[WORUM ES GEHT]
Führe die Buchbesprechung zu „Annäherungen“ im Anschluss an ihren letzten Satz weiter.

[TEXTAUSZUG]
***

Kirchengeschichte: Alte Kirche, Christliche Archäologie

Autor/Hrsg.:

Hausammann, Susanne

Titel/Untertitel:

Annäherungen. Das Zeugnis der altkirchlichen und byzantinischen Väter von der Erkenntnis Gottes.

Verlag:

Göttingen: Vandenhoeck & Ruprecht (Neukirchener Theologie) 2016. 205 S. Kart. EUR 34,00. ISBN 978-3-7887-3021-5.

Rezensent:

Ekkehard Mühlenberg

Eine fromme Seele stellt elf Glaubensfragen und beantwortet sie aus der Tradition der orthodoxen Kirche östlicher Provenienz. Die ausführlichen Zitate der altkirchlichen (und byzantinischen) Vä­ter werden in die Gedankengänge eingefügt. Man könnte sie die Pfeiler nennen, auf denen eine theologische Reflexion aufliegen sollte, damit sie nicht wie kahle Stümpfe in die erbaulichen Ge­danken hineinragen; und sie bedürften selbst der theologischen Interpretation, damit sie als Grundstützen erkennbar sind und nicht zu meditativen Impulsen verblassen – ganz abgesehen da­von, was be­treffs der einzelnen Glaubensfragen ausgewählt worden ist.

***

[ROHDATEN]
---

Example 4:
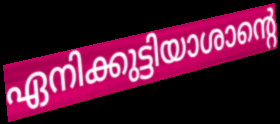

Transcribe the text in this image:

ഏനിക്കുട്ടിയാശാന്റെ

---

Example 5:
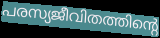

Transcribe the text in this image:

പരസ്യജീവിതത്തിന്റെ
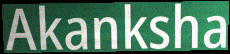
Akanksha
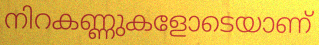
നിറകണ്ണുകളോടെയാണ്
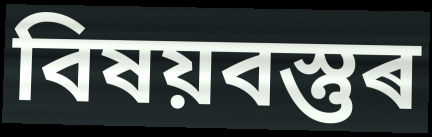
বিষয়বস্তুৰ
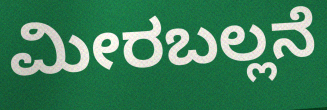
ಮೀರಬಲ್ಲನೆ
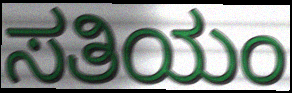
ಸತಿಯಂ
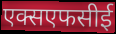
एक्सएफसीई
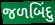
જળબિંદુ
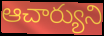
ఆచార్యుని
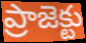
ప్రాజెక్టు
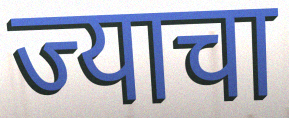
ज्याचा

***

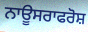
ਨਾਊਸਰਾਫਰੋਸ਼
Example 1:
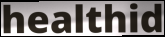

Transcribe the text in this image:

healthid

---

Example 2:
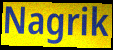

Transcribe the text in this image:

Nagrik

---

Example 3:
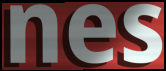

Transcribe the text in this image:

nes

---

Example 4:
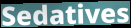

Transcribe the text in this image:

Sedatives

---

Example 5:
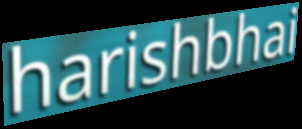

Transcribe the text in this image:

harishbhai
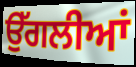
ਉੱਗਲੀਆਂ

***

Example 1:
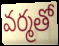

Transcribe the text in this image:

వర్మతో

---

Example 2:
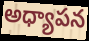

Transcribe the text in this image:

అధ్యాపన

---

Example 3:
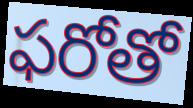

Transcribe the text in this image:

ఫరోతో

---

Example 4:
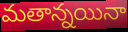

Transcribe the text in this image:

***

[ERGEBNIS]
Im Vorwort erläutert die Vfn., welche Frage sie angehen will, und umreißt die Antwort, die sich ihr aus dem Glaubenszeugnis der Alten und somit orthodox-byzantinischen Kirche ergeben hat. Es sind Glaubensprobleme eines nachdenklichen Menschen innerhalb des orthodox-kirchlichen Lebens. Die Antworten lesen sich wie Richtlinien im Rahmen eines seelsorgerlichen Glaubensgespräches. Außerhalb des Verweises auf das Erleben und Miterleben der orthodox-kirchlichen Liturgie stehen da unreflektierte Hülsen.
Für manche Gebildete mag derartige Erbauung heutzutage eine Hilfe sein, z. B. Aufsatz VII: »Das Schweigen und das Mysterium der Gotteserfahrung bei den monastischen Vätern und Müttern im Osten« (85–103). Wissenschaftlich gesehen sind die »Annäherungen« ohne Ertrag, weil die Gedankengänge in jedem der elf Aufsätze von Brüchen durchzogen sind.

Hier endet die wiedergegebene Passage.